What I’m doing roughly follows the scheme given in slide 12 of the NVIDIA presentation http://on-demand.gputechconf.com/gtc-express/2012/presentations/gpu-object-linking.pdf. Each intermediate device link creates the same symbol in the resulting object files, so when they’re linked together, a multiple definition error results. Here’s the code:
a.cu:
#include <thrust/device_vector.h>
void funcA(int n) {
thrust::device_vector<float> devVec;
devVec.resize(n);
}
b.cu:
#include <thrust/device_vector.h>
void funcB(int n) {
thrust::device_vector<double> devVec;
devVec.resize(n);
}
main.cxx:
void funcA(int n);
void funcB(int n);
int main(int argc, char** argv) {
funcA(10);
funcB(20);
return 0;
}
And the build script, build.sh:
#!/bin/bash
ARCH_FLAGS="--generate-code arch=compute_61,code=sm_61"
nvcc $ARCH_FLAGS -dc a.cu
nvcc $ARCH_FLAGS a.o -dlink -o linkA.o
nvcc $ARCH_FLAGS -dc b.cu
nvcc $ARCH_FLAGS b.o -dlink -o linkB.o
g++ -c -o main.o main.cxx
echo "=== Main link ==="
g++ main.o -o main a.o b.o linkA.o linkB.o \
-L/usr/local/cuda-8.0/lib64 -lcudart -lcudadevrt
The build output is as follows:
ubuntu16$ ./build.sh
=== Main link ===
linkB.o: In function `__cudaRegisterLinkedBinary_66_tmpxft_00001a84_00000000_17_cuda_device_runtime_compute_61_cpp1_ii_8b1a5d37':
link.stub:(.text+0x5b): multiple definition of `__cudaRegisterLinkedBinary_66_tmpxft_00001a84_00000000_17_cuda_device_runtime_compute_61_cpp1_ii_8b1a5d37'
linkA.o:link.stub:(.text+0x5b): first defined here
collect2: error: ld returned 1 exit status
Using nm, I’ve verified that the offending symbol __cudaRegisterLinkedBinary… is produced in both link.o files.
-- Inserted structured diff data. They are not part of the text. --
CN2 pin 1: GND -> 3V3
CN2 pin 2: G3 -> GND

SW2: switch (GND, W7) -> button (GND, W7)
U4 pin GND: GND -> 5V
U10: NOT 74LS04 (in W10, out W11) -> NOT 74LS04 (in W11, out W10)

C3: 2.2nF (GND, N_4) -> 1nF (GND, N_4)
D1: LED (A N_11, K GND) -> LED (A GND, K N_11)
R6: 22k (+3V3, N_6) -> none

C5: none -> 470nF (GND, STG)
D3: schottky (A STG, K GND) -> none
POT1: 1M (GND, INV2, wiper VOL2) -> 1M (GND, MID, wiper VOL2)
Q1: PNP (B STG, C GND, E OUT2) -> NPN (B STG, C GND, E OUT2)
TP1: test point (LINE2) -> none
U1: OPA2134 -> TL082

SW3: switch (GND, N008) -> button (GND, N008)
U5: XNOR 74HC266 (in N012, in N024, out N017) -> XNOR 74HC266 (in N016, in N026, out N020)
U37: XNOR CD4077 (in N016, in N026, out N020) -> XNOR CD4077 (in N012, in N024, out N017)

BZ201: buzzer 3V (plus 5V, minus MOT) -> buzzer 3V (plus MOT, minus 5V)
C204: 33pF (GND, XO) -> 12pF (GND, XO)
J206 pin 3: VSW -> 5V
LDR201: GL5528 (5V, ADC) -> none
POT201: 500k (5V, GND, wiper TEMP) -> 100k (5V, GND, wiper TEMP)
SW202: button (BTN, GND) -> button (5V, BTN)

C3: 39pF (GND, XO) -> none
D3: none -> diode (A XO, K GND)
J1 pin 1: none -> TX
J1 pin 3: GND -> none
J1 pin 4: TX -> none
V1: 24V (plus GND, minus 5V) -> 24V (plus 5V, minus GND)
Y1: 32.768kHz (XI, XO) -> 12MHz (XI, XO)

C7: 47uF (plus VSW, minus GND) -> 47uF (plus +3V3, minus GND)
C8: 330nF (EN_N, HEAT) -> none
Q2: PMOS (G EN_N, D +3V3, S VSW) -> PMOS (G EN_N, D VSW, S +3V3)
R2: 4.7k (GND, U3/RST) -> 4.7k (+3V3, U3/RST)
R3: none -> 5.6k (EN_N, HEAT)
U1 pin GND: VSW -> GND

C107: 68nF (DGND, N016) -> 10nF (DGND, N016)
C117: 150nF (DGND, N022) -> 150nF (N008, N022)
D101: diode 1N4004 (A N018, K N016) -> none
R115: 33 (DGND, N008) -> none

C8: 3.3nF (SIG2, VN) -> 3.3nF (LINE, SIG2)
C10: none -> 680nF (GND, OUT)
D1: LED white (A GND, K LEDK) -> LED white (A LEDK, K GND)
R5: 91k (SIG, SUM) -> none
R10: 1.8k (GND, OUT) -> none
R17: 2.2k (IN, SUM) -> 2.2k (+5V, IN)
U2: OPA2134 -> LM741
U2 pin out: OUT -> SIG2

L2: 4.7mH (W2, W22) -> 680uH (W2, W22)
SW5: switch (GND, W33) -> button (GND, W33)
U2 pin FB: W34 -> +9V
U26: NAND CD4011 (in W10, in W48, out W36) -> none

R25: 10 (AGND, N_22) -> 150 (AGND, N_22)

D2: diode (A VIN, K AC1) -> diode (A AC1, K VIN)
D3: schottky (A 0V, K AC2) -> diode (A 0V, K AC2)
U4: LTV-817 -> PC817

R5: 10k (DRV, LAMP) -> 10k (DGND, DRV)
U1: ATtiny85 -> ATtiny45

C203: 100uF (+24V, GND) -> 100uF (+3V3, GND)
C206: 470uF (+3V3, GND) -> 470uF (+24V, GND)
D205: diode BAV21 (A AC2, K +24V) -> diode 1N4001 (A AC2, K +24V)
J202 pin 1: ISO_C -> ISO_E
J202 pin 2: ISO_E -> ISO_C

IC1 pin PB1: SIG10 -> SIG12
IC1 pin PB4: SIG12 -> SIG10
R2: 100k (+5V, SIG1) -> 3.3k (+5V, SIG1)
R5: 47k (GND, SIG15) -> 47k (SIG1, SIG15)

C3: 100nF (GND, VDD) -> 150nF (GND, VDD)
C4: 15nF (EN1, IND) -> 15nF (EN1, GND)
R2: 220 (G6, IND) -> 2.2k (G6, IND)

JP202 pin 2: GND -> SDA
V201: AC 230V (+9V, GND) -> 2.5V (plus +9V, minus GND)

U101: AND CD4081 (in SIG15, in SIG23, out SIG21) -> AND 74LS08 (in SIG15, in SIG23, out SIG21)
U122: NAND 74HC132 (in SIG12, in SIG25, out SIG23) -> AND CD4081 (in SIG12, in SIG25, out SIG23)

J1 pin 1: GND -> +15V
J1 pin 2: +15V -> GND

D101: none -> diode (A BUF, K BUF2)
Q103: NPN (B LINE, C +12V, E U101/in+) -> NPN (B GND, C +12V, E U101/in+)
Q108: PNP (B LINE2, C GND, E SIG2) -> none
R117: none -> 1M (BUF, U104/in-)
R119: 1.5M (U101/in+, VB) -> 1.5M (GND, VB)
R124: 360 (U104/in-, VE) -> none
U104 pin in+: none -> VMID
If the source .cu files don’t contain Thrust code, but instead have kernel or device function definitions, those symbols are not produced, and the link succeeds.
Is there some limitation of separable compilation I’m missing here?
This is with a GT 1030, CUDA 8.0.61, and Ubuntu 16.04. I’ve reproduced the problem with both gcc 4.9.3 and 5.4.0. Thanks in advance for any help.